Problem:
Answer these questions using the article below about Danyé Jones' time of death:
1. Who is the chief medical examiner for St. Louis County?
2. Into what artificial intelligence modelling engine did Carly Berdan feed her numbers?
3. According to Berdan's calculation, roughly what time did Danyé Jones die?

Selected extract section start

“After the Uprising”: Outrageous Police Posts and Danyé Jones’ Time of Death Cast Further Doubt

In the medical examiner’s report on the supposed suicide death of Danyé Jones, one detail was extremely conspicuous in its absence: Danyé’s time of death.

Among the many alleged inconsistencies in the medical examiner’s report on the supposed suicide death of Danyé Jones, one detail was extremely conspicuous in its absence: Danyé’s time of death. According to Dr. Mary Case, the chief medical examiner for St. Louis County, determining a time of death is an unscientific pursuit given too much prominence by television, particularly unhelpful for bodies left outside on a cold night. The predominant science is based on methods devised in the mid-nineteenth century, and while they’re generally accepted as a way to roughly estimate time of death, some investigators are trying to push the science forward for more accurate results.

One such pioneer is Carly Berdan, a medicolegal death investigator based in New Jersey. According to her, time of death is far too important of a factor to leave to rough estimates and shaky science. Frustrated with the myriad of different methods available, Berdan worked to create her own improved equation for determining time of death. By attending numerous crime scenes, incorporating a large data set of temperatures from when the time of death was known, and conducting quite a few calculations, Berdan was able to modify the existing equation to more effectively include ambient temperature. Then, she fed the numbers into Eureqa, an artificial intelligence modelling engine to generate an entirely new, far superior equation.

By comparing her equation to the rigor mortis of the body, Carly could conceivably come up with a time of death for Danyé Jones. That is precisely what podcast investigators asked her to do in 2019. When she ran the numbers, they resulted in a scenario where Danyé, last seen walking out the back door at approximately 9:30 that evening, didn't die until roughly 4:30 a.m.

Selected extract section end
Data for review section start

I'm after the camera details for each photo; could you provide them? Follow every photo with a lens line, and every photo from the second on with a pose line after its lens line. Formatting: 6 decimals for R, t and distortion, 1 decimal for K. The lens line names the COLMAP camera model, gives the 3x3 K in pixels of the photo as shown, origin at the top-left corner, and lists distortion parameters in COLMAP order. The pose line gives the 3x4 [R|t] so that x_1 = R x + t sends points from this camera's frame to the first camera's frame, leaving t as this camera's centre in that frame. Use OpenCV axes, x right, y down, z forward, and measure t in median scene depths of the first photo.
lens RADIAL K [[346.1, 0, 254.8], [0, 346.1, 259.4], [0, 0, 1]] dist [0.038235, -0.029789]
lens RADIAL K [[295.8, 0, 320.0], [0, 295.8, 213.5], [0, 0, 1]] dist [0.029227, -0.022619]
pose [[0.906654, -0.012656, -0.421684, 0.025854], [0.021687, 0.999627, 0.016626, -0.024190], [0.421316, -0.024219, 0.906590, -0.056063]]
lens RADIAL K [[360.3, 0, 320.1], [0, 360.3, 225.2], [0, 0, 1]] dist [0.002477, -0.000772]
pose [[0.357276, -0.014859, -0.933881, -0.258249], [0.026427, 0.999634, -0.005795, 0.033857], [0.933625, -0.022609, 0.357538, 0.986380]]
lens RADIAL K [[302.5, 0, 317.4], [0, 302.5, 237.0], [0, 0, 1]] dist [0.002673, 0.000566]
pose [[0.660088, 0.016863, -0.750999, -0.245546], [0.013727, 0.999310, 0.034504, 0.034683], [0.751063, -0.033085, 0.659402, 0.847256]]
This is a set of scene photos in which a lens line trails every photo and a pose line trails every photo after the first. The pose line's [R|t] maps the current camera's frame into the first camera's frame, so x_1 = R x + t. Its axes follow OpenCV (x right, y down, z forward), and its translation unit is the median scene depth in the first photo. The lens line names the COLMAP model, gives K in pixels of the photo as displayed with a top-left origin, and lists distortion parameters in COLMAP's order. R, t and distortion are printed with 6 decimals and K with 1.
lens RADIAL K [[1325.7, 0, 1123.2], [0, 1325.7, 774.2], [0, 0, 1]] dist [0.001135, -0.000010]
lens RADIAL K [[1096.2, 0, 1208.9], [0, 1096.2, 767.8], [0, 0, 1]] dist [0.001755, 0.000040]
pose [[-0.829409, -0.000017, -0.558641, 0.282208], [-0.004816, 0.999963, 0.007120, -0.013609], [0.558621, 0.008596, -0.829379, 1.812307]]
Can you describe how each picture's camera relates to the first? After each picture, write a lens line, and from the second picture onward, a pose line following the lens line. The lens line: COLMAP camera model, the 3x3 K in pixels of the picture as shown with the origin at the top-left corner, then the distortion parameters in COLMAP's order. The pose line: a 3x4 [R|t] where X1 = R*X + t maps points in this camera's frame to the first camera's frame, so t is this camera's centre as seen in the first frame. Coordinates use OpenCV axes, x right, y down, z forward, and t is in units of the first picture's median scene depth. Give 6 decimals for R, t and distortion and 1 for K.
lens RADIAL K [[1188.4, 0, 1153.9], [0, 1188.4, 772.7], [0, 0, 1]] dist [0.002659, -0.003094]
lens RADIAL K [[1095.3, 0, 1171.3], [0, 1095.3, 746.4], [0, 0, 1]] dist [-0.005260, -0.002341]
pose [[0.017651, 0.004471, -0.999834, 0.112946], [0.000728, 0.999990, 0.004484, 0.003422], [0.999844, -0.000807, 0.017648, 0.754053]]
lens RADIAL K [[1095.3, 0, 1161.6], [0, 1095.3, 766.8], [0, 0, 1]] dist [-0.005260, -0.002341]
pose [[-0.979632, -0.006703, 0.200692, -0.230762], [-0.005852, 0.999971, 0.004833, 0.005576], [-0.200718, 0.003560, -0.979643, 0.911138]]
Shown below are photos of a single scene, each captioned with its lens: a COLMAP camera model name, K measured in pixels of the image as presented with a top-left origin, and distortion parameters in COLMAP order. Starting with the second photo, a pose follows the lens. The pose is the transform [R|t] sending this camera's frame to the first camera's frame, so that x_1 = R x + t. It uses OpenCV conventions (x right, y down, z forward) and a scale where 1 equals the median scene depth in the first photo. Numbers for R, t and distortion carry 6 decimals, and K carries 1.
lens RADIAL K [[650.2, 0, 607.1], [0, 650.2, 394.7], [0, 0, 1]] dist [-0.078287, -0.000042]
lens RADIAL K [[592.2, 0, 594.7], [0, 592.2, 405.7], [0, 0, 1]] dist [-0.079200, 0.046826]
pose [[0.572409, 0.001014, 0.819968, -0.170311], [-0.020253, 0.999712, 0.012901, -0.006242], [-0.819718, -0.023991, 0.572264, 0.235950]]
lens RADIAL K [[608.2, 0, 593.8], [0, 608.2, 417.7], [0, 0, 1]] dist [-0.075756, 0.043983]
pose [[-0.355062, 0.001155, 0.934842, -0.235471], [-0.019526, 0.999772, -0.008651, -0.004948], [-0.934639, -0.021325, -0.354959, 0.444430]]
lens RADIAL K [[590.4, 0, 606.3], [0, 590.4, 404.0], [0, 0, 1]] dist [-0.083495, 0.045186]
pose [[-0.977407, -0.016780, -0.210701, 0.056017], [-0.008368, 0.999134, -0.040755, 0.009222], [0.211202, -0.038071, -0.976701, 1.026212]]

Data for review section end

Output below:
1. Dr. Mary Case
2. Eureqa
3. Roughly 4:30 a.m.